Ночью ему не спалось. Он долго ворочался, думал, курил. Угнетала боязнь: что принесет ему завтрашний день? Он знал, что для проверки его подвергнут страшному испытанию – пошлют на задание в самый ад. Опять придется переживать страшные минуты рядом с этим праведником Черенком, а то, чего доброго, с шалопаем Олениным или юбочником Авериным. Скворцов лежал на краю нар. Около него на одеяле развалился огромный разжиревший кот. Кот монотонно мурлыкал, и его тихое мурлыканье, напоминающее родной, уютный дом, еще больше нагоняло на сердце тоску.
Утром, однако, обстановка как будто изменилась к лучшему. Его не только не послали на задание, но даже не включили в боевой расчет, оставив в резерве. Такой поворот сразу поднял настроение.
Глядя на мутный проем окна, Скворцов размечтался. «Везет же иным людям… – думал он, вспомнив случай, происшедший на днях. – Попову предложили поехать в академию, но он, дурак, отказался, заявив, что еще не свел личные счеты с фашистами… Уж я-то не отказался бы».
В землянку вошла Таня. Постояв у двери, пока глаза привыкнут к полумраку, она шагнула вперед и присела на свободное место.
– А ну-ка, снимайте гимнастерки, у кого насчет пуговиц и подворотничков слабовато, – сказала она, хозяйственно раскладывая на коленях белые выглаженные полоски материи.
Перекидываясь шутками, летчики расстегивали «молнии» комбинезонов, ощупывали пуговицы, снимали гимнастерки.
– Очередь соблюдайте, – крикнул Аверин, успевший раньше всех стащить с себя гимнастерку и подскочить к девушке. Рисуясь, он стоял перед ней в шелковой с короткими рукавами рубашке и щурил свои красивые глаза. Таня, не удостоив его взглядом, повернулась к Бороде.
– Товарищ лейтенант, давайте, я вам примерю, – предложила она, выбирая самую длинную полоску.
Борода, что-то пробормотав, отказался.
– Ладно, Жора, иди. Как имениннику, уступаю тебе очередь, – милостиво изрек Аверин.
Борода спустился с нар, подставил могучую шею.
– Мамочка моя… Короткий! Не угадала… – сокрушенно воскликнула девушка, всплеснув руками. – Ну и шейка!..
Летчики засмеялись. Борода кашлянул и с видом страдальца полез обратно на скрипучие нары.
– А вы что же не приготовились? Давайте гимнастерку, а то подворотничков не хватит, – повернулась Таня к Скворцову.
Тот вежливо поблагодарил, разделся. В это время дверь стремительно распахнулась, показался вестовой.
– Группа подполковника Грабова на вылет. Вместо Бороды идет лейтенант Скворцов! – крикнул он во все горло.
Скворцов вздрогнул, потянулся за гимнастеркой.
– Вылет по тревоге.
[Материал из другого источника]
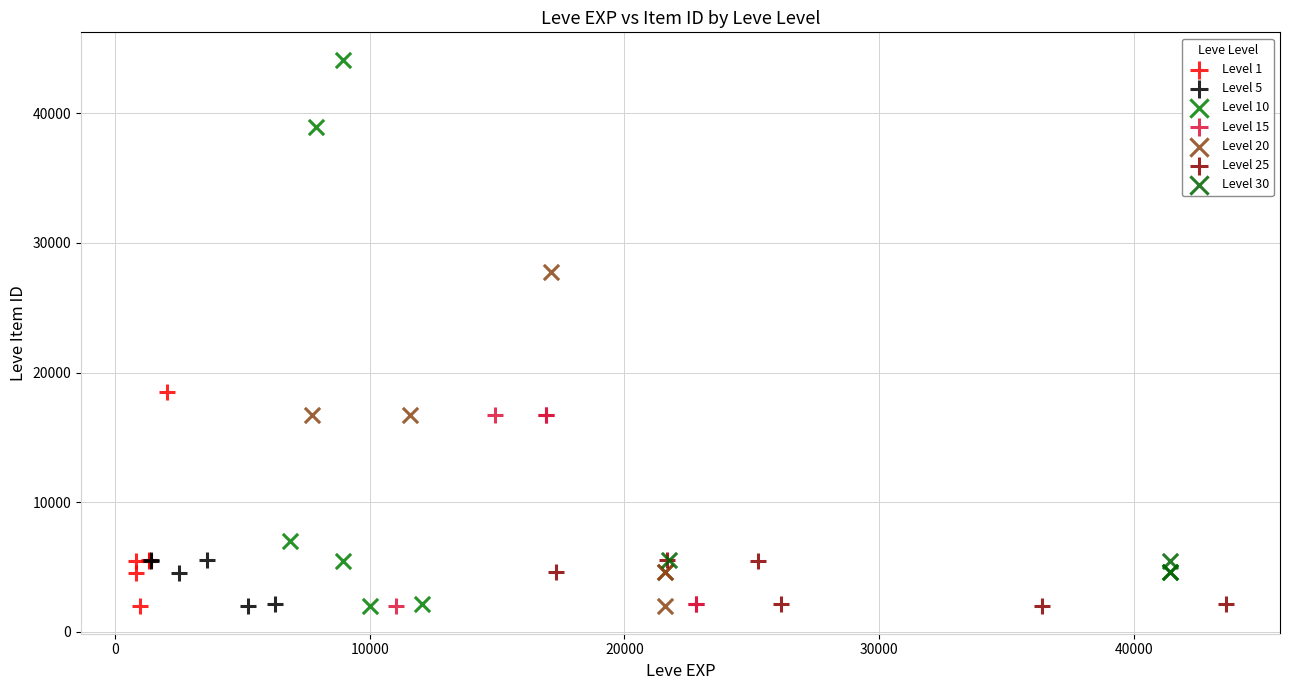

Which series has the widest spread of Y values?

Level 10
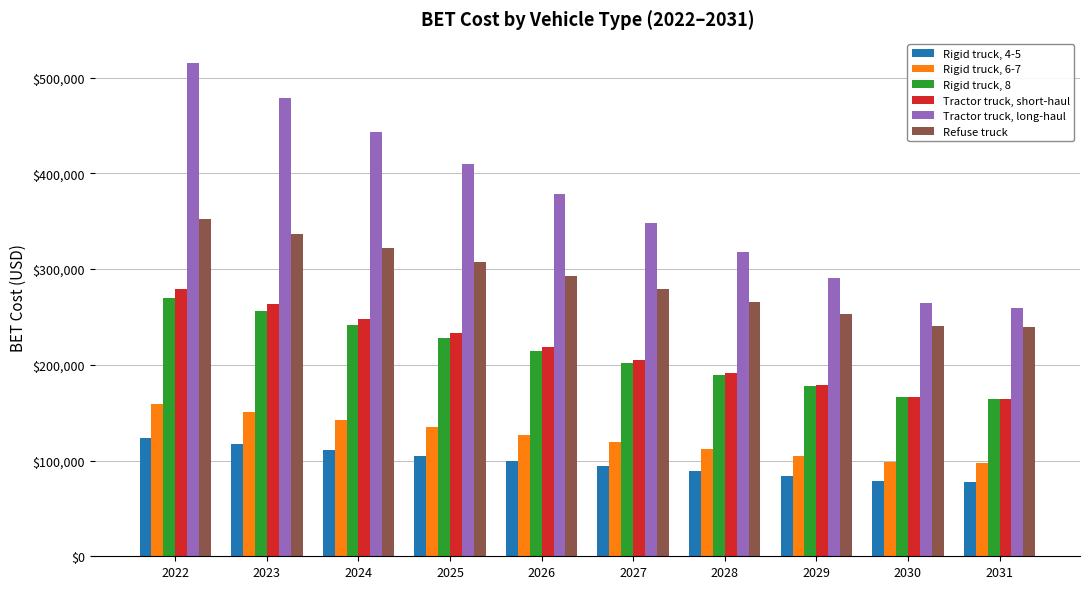

How many data points in Rigid truck, 4-5 are above 99480?

5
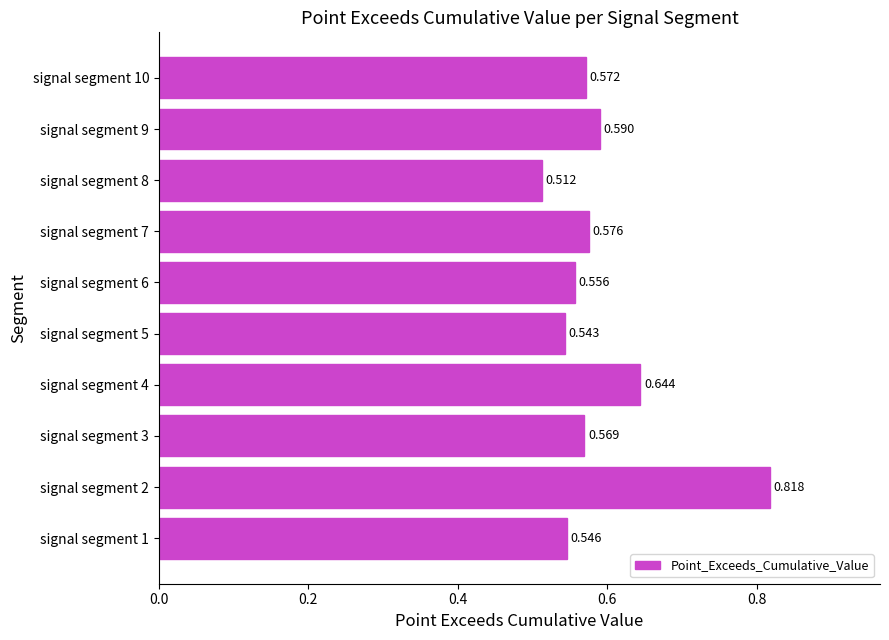

What is the minimum value shown in the chart?

0.5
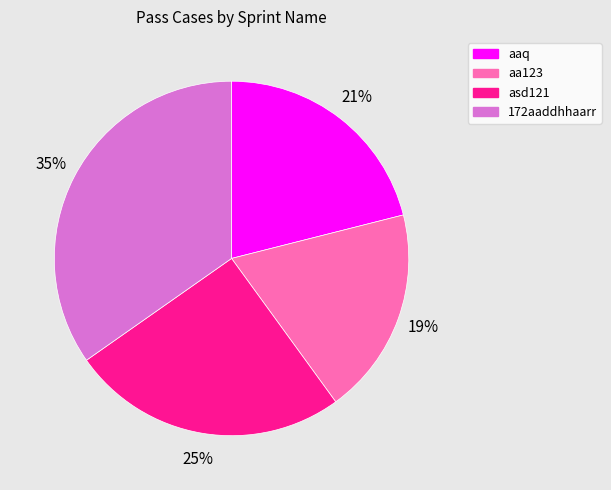

Does 172aaddhhaarr account for over 50% of the chart?

No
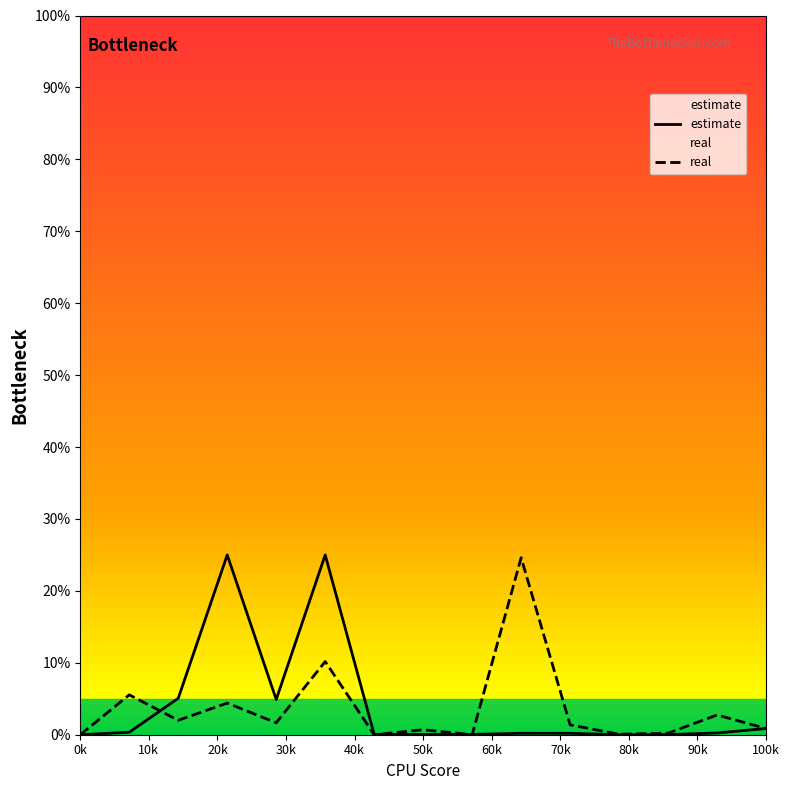

What is the greatest value displayed?

25.0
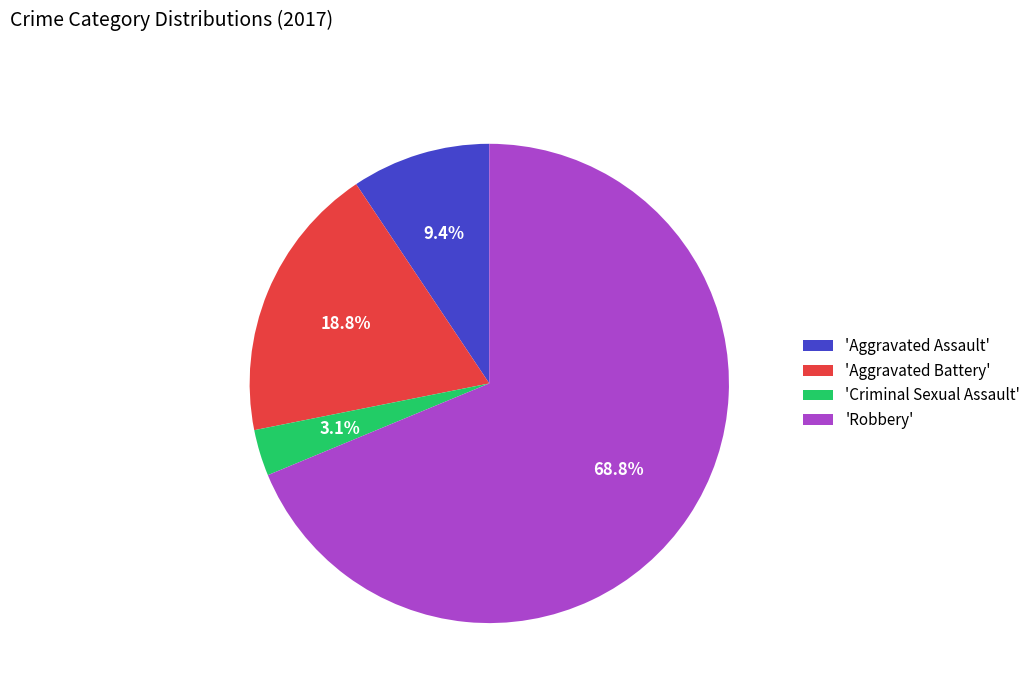

Which has a higher value, 'Robbery' or 'Aggravated Battery'?

'Robbery'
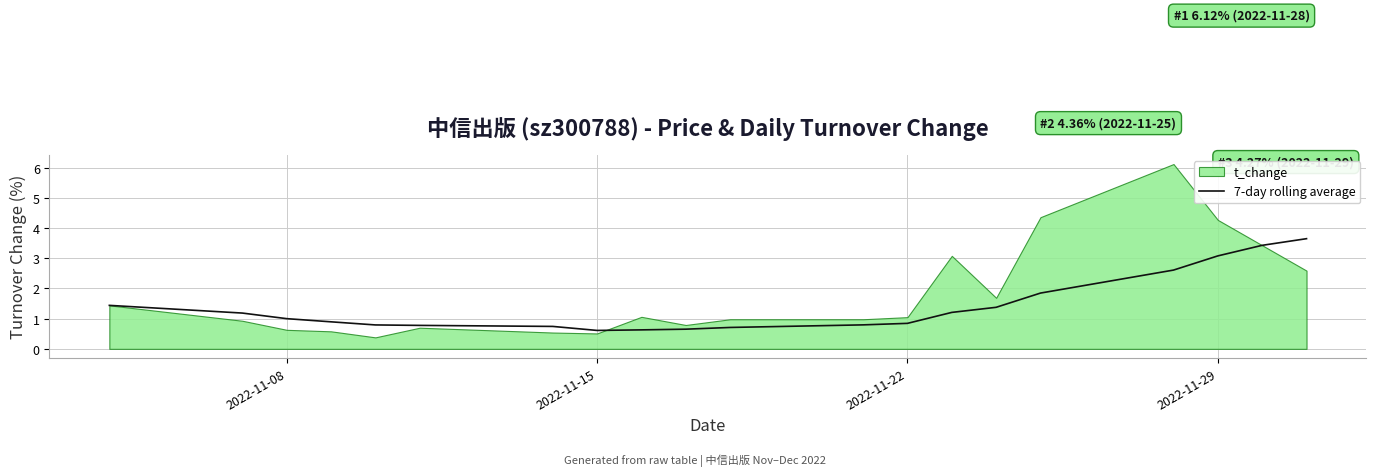

What is the minimum value for 7-day rolling average?

0.6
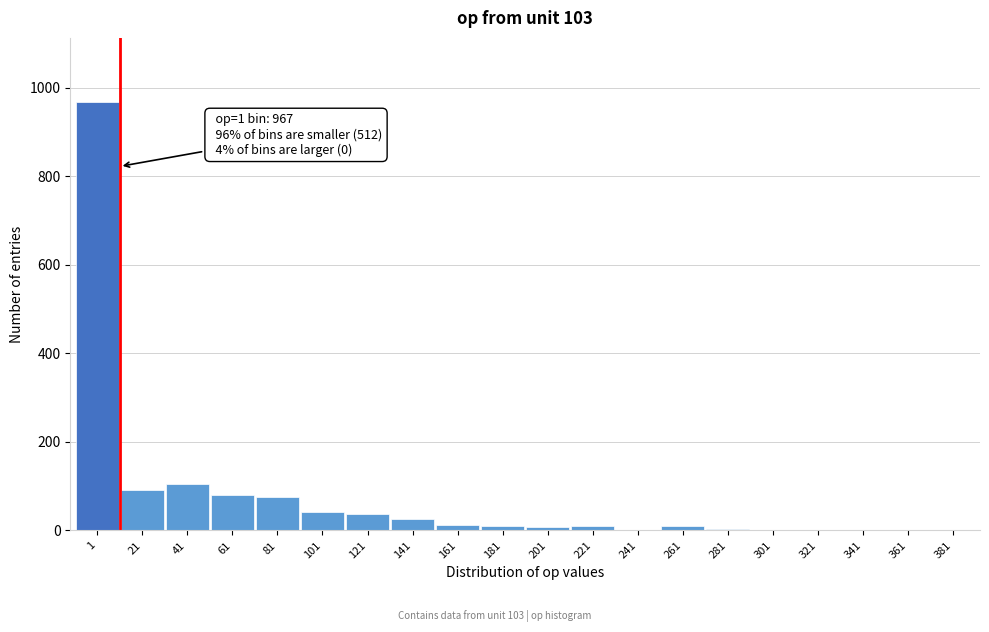

What is the sum of all values?

1479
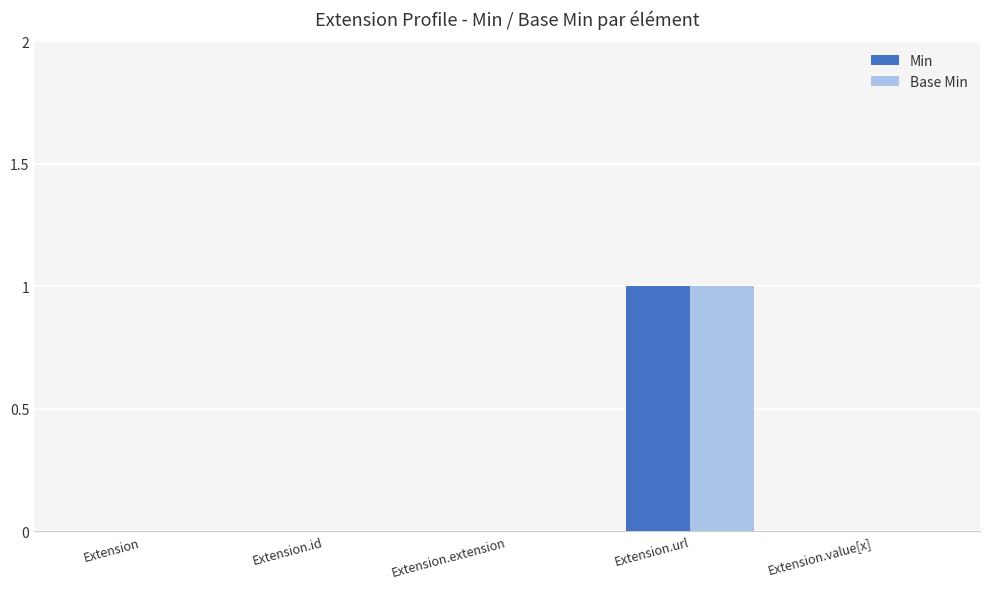

True or false: Min has a value of 0 at Extension.

True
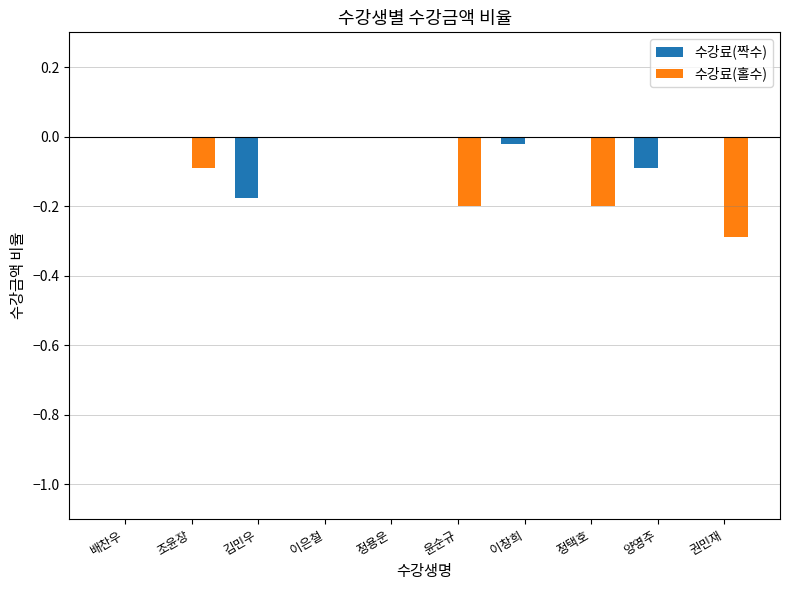

What is the sum of all 수강료(짝수) values?

-0.3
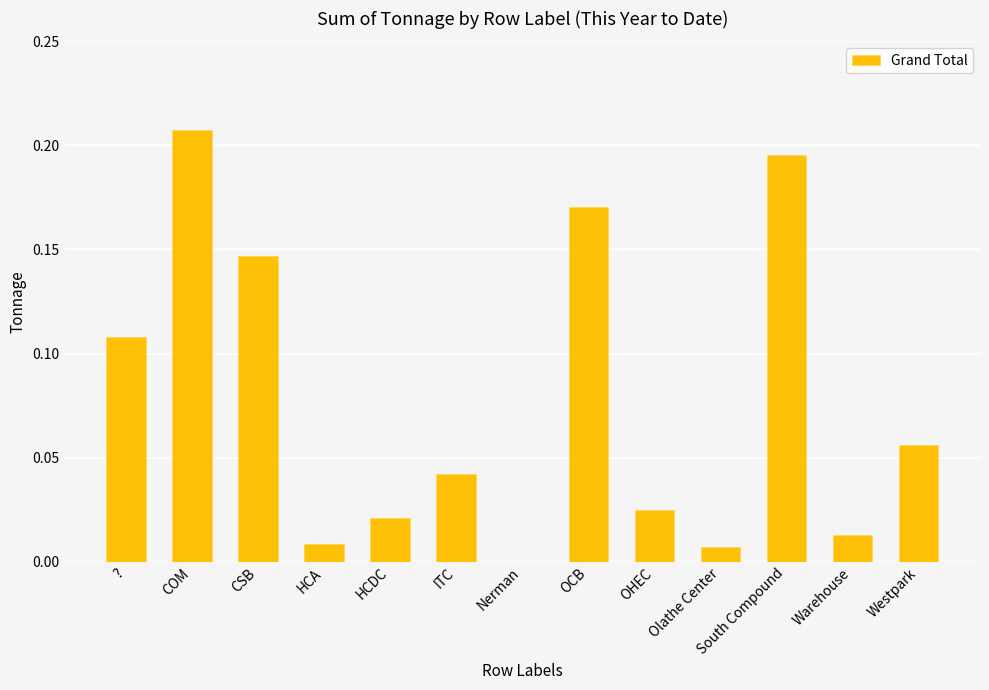

At which label is the value closest to 0?

Nerman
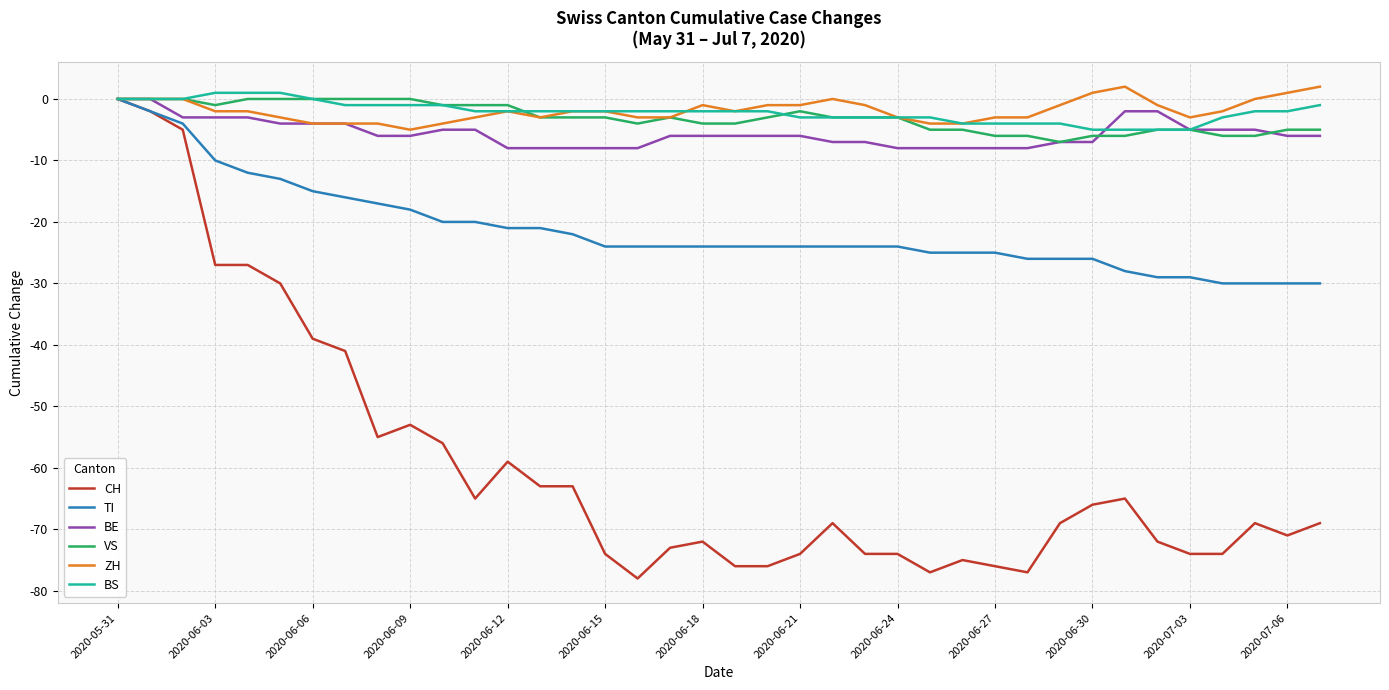

Reading left to right, list all the values displayed in this chart.

CH: 0	-2	-5	-27	-27	-30	-39	-41	-55	-53	-56	-65	-59	-63	-63	-74	-78	-73	-72	-76	-76	-74	-69	-74	-74	-77	-75	-76	-77	-69	-66	-65	-72	-74	-74	-69	-71	-69
TI: 0	-2	-4	-10	-12	-13	-15	-16	-17	-18	-20	-20	-21	-21	-22	-24	-24	-24	-24	-24	-24	-24	-24	-24	-24	-25	-25	-25	-26	-26	-26	-28	-29	-29	-30	-30	-30	-30
BE: 0	0	-3	-3	-3	-4	-4	-4	-6	-6	-5	-5	-8	-8	-8	-8	-8	-6	-6	-6	-6	-6	-7	-7	-8	-8	-8	-8	-8	-7	-7	-2	-2	-5	-5	-5	-6	-6
VS: 0	0	0	-1	0	0	0	0	0	0	-1	-1	-1	-3	-3	-3	-4	-3	-4	-4	-3	-2	-3	-3	-3	-5	-5	-6	-6	-7	-6	-6	-5	-5	-6	-6	-5	-5
ZH: 0	0	0	-2	-2	-3	-4	-4	-4	-5	-4	-3	-2	-3	-2	-2	-3	-3	-1	-2	-1	-1	0	-1	-3	-4	-4	-3	-3	-1	1	2	-1	-3	-2	0	1	2
BS: 0	0	0	1	1	1	0	-1	-1	-1	-1	-2	-2	-2	-2	-2	-2	-2	-2	-2	-2	-3	-3	-3	-3	-3	-4	-4	-4	-4	-5	-5	-5	-5	-3	-2	-2	-1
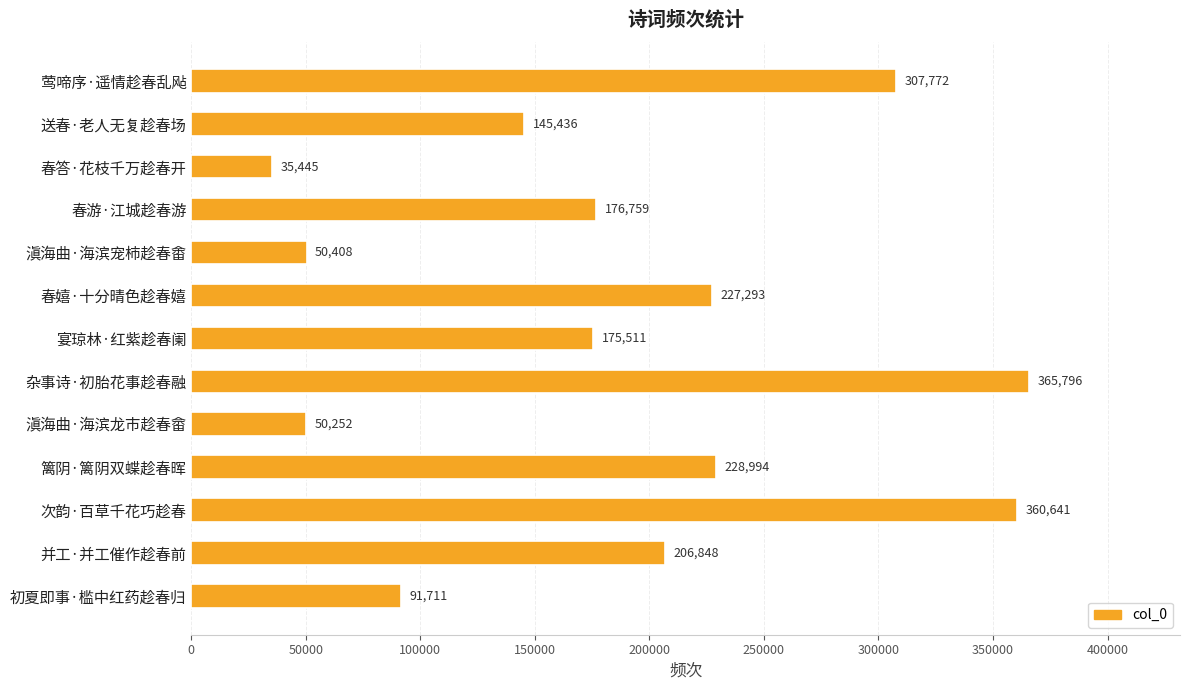

Which category has the highest value across all series?

杂事诗·初胎花事趁春融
Немедленный! – добавил вестовой, исчезая за дверью.
По лестнице затопали Остап и Оленин со стрелками. Наверху надсадно сигналила автомашина, развозящая экипажи по самолетам. Не надевая гимнастерку, Скворцов натянул рукава комбинезона прямо на свитер и побежал следом за всеми.
За землянкой командного пункта он увидел стрелка Замошкина. С ним разговаривал уполномоченный особого отдела полка Юсин. Стрелок был чем-то смущен и несмело переступал с ноги на ногу. Скворцов похолодел.